Dalam sidang yang dipimpin oleh Ketua Majelis Hakim, Sihol B Manalu, dan dua anggotanya, FX Sugiarto dan Dwi Sudaryo, diwarnai dengan tetesan air mata saat terdakwa meminta maaf terhadap orangtua korban.
Di tengah persidangan majelis hakim menyuruh agar Desi meminta maaf kepada kedua orangtua Valencia, Toni Manurung dan Lasmaria Boru Manulang, yang saat itu hadir bersama anak yang diculik Desi.
Selain itu orang tua Desi, Mimih, yang juga hadir dalam persidangan pun meminta maaf kepada keduanya. Sontak hal itu pun menjadi momen haru yang menjadikan mereka menangis.

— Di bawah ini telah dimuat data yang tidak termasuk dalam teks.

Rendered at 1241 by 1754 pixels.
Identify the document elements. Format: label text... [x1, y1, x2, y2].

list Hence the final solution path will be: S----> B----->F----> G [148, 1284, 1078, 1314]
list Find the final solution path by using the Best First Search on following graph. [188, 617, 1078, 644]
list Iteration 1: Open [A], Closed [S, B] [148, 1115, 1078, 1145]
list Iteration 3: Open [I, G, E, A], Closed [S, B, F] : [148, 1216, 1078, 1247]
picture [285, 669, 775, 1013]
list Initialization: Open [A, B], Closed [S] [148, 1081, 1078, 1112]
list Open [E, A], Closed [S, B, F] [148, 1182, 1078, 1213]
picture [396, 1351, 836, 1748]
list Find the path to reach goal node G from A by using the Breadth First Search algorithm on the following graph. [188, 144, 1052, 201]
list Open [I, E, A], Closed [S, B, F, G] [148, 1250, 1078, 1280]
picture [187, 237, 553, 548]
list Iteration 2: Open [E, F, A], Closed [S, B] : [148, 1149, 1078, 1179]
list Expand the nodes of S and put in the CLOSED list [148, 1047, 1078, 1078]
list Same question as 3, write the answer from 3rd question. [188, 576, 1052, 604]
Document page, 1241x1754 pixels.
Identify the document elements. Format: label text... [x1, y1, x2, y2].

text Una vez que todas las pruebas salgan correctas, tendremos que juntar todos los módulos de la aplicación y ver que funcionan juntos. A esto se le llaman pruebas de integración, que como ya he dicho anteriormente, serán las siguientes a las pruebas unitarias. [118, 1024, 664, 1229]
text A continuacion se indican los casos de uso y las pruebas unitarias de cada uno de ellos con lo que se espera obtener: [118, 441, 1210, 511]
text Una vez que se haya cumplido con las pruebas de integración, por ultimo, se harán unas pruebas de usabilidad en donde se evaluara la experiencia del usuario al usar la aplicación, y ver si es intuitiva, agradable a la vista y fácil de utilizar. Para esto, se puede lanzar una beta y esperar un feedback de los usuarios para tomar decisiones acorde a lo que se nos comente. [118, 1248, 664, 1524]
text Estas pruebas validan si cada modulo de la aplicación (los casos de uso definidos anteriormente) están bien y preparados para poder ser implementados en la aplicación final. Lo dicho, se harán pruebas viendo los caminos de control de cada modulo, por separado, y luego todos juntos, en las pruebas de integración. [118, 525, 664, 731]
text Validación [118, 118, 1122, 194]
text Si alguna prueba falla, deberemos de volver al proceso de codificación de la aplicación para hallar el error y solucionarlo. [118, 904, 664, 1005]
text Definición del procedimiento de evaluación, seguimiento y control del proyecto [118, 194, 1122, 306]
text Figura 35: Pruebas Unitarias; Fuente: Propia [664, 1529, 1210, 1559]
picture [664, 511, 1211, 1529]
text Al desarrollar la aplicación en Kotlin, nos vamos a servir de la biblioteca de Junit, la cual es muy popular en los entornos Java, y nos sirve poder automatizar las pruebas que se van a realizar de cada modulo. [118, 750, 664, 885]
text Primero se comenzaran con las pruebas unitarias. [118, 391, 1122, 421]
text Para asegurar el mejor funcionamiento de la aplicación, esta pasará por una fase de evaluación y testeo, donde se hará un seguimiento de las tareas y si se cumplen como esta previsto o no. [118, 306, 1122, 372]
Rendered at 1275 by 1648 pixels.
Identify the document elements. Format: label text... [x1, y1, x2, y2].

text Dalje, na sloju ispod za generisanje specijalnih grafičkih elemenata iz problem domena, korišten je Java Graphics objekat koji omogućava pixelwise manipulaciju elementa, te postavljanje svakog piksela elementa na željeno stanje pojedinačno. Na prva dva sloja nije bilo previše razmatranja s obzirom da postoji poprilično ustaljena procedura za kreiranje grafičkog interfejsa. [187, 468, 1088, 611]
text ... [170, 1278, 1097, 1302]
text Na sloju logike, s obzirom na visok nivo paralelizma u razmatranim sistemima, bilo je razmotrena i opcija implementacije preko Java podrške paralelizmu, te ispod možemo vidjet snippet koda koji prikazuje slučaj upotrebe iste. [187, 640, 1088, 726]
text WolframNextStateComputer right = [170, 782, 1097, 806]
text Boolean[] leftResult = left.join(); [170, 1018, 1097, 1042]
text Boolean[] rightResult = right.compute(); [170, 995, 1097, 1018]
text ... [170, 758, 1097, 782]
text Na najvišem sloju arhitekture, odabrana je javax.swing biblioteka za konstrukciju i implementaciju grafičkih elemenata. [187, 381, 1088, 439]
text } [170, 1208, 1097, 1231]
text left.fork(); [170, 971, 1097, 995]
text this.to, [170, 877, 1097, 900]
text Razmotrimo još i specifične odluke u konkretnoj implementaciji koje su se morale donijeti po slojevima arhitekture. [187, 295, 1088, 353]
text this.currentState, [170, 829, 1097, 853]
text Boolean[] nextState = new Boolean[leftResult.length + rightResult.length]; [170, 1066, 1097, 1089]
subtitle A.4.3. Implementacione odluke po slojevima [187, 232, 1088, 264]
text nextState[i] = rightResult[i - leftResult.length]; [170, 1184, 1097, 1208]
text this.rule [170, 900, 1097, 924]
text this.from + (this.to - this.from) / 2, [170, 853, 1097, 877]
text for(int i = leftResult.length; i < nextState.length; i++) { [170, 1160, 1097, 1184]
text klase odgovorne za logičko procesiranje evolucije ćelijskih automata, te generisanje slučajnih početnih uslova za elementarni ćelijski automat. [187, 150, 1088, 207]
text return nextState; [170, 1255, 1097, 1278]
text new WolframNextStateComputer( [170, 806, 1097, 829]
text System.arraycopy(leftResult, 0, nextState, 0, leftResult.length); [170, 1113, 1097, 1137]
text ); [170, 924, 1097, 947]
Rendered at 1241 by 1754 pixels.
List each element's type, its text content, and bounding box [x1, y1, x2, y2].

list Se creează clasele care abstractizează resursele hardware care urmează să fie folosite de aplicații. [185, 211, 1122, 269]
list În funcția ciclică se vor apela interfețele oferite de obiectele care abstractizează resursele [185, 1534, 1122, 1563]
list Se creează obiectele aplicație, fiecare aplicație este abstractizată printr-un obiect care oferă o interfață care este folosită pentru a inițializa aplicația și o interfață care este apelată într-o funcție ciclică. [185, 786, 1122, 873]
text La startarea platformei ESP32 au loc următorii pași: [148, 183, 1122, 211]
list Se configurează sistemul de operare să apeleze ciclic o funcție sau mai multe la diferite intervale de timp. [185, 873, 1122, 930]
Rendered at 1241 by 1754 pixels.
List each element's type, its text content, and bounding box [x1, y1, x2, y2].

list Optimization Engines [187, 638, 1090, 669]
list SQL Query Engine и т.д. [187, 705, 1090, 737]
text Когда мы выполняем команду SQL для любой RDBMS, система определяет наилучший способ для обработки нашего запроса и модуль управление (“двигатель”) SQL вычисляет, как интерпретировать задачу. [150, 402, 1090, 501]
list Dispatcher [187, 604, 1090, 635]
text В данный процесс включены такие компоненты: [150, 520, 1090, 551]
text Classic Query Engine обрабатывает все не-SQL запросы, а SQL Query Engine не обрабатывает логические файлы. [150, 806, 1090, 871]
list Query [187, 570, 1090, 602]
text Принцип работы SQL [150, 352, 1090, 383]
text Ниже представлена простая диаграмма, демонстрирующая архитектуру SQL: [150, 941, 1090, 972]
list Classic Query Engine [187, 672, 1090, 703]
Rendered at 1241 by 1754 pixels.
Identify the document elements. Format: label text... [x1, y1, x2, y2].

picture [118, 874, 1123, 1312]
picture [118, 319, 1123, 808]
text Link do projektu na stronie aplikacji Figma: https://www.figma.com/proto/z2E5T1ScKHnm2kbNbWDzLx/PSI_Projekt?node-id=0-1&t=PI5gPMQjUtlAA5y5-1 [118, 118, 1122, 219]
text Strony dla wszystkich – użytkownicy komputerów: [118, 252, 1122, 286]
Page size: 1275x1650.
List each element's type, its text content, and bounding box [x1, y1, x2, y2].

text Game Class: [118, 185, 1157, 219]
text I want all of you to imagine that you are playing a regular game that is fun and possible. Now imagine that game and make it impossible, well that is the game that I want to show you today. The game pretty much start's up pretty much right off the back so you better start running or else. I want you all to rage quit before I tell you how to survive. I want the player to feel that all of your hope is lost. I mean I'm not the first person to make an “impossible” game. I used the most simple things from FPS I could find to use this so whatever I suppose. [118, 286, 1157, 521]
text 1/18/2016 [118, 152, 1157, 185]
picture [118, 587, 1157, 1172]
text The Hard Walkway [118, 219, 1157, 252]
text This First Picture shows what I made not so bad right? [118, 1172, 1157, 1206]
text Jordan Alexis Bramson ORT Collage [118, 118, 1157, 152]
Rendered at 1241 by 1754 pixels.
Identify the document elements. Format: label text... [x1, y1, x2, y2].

Namun dua permintaan maaf itu sempat ditolak oleh Toni. Pasalnya, dia menyesalkan sikap orangtua Desi yang baru meminta maaf pada saat persidangan, sementara sebelum persidangan Mimih belum pernah menunjukkan batang hidungnya bahkan meminta maaf terhadap keluarga korban.
"Saya sekarang sudah bisa memaafkan keluarganya (Desi), tapi untuk dia sendiri saya belum bisa. Karena semenjak kejadian itu, anak saya yang sekarang mau menginjak umur 5 bulan sering sakit-sakitan," ujar Toni, Rabu (13/8/2014).
Sementara itu kuasa hukum Desi, Yopi Gunawan, mengaku, akan terus memperjuangkan agar kliennya mendapat maaf dari Toni. Diharapkan dengan pemberian maaf dari Toni, bisa meringankan hukuman kliennya.
"Kami akan terus usaha mendapat maaf. Artinya tanpa menutup perkara, dan proses (hukum) tetap berjalan. Ini hanya meminta maaf untuk meringankan putusan majelis hakim nanti, supaya menjadi bahan pertimbangan," ucap Yopi.
Usai sidang dengan agenda pemeriksaan saksi terhadap Mimih, Toni, dan Lasmaria, hakim pun menutup persidangan. Dan sidang akan kembali dilanjutkan pada Rabu minggu depan tanggal 20 Agustus dengan agenda pemeriksaan saksi dari pihak RS Hasan Sadikin yang menjadi tempat penculikan.